Health officials have since shut down the property from where the contaminated water originated.
On Wednesday, the Spanish regional health authorities announced their first locally detected case of cholera since 1979. The infected person has already recovered and no additional cases have been reported since. A young woman under the age of 18 was hospitalised in Madrid in a private health facility, received treatment and was later discharged stated the Madrid health authority spokesperson. The cholera infection came after she ingested tap water from a farm in Toledo, which is 75km south of the capital in the region of Castilla La Mancha. Health officials have stated that the farm has been sealed off due to safety reasons. The water from the farm has since been tested for Vibrio cholerae and confirmed for the bacterium that causes cholera.
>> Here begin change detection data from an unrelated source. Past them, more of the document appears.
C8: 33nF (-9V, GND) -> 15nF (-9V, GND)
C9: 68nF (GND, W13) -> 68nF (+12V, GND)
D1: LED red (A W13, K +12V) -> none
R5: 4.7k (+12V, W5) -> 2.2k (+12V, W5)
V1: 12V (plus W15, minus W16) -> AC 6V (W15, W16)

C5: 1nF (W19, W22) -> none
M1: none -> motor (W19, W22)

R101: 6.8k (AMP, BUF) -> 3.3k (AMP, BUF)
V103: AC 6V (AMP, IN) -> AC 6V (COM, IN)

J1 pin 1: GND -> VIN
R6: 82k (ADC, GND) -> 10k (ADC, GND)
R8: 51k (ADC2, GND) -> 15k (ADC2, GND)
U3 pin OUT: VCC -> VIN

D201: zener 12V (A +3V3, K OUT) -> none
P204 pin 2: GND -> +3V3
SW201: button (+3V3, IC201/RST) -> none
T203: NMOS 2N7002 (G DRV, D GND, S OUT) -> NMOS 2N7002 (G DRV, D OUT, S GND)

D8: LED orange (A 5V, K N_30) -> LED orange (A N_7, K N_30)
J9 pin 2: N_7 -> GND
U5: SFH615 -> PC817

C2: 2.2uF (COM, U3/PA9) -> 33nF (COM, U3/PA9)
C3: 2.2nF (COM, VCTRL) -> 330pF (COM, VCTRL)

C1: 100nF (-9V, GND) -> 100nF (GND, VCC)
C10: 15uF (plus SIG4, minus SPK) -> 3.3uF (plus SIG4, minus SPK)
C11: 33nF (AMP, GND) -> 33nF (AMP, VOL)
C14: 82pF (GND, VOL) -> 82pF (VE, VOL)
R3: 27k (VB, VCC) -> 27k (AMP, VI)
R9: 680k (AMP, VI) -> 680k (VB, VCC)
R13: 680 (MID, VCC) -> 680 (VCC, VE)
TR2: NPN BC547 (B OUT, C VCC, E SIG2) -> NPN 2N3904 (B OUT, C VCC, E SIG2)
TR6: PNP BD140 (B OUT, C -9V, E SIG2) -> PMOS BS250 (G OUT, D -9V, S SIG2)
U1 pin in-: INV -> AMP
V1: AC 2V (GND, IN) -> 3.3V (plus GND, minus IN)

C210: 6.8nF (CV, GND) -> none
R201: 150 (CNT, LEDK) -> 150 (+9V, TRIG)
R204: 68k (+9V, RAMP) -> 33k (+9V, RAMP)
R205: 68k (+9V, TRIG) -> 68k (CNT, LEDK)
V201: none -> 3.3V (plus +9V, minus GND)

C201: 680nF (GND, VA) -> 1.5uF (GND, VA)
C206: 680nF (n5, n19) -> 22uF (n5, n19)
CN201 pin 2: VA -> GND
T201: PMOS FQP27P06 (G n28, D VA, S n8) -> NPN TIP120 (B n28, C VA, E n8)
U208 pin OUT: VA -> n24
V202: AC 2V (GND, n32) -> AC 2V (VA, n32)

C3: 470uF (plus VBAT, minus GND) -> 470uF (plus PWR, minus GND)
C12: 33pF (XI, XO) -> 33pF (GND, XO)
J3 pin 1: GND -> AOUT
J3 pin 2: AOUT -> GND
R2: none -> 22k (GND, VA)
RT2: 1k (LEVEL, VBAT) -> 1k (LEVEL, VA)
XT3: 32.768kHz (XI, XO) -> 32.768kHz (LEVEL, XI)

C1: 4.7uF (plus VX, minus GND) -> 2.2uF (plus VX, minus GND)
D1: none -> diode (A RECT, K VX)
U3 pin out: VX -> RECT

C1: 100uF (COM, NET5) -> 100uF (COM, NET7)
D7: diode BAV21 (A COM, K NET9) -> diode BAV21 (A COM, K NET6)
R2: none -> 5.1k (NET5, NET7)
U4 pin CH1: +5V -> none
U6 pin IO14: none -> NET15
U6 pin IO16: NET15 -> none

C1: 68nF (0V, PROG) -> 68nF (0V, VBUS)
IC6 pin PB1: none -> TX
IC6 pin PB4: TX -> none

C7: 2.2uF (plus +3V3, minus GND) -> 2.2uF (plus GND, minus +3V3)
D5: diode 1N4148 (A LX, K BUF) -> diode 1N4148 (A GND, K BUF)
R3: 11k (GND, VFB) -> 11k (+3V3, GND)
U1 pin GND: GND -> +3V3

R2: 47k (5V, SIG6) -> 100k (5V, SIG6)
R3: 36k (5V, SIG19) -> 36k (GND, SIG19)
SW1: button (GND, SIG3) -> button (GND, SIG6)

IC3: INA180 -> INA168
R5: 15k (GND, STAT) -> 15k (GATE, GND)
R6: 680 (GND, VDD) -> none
Vibrio cholera causes an acute diarrhoeal infection and can be deadly if left untreated. Cholera is spread through drinking contaminated food and water. Symptoms experienced by 1 in 10 people in the early stages include profuse watery diarrhoea, vomiting, thirst, leg cramp and restlessness or irritability. Patients with profuse watery diarrhoea have symptoms of rapid heart rate, loss of skin elasticity and low blood pressure. The last reported outbreak in Spain was in 1979 when 267 cases were reported in Barcelona and Malaga mainly. Since 1979, only a few imported cases each year. Surges of cholera are not uncommon, specifically in developing countries or war-torn countries where treatment is not readily available. According to the World Health Organization there are roughly 1.3 to 4 million cases of cholera reported worldwide yearly.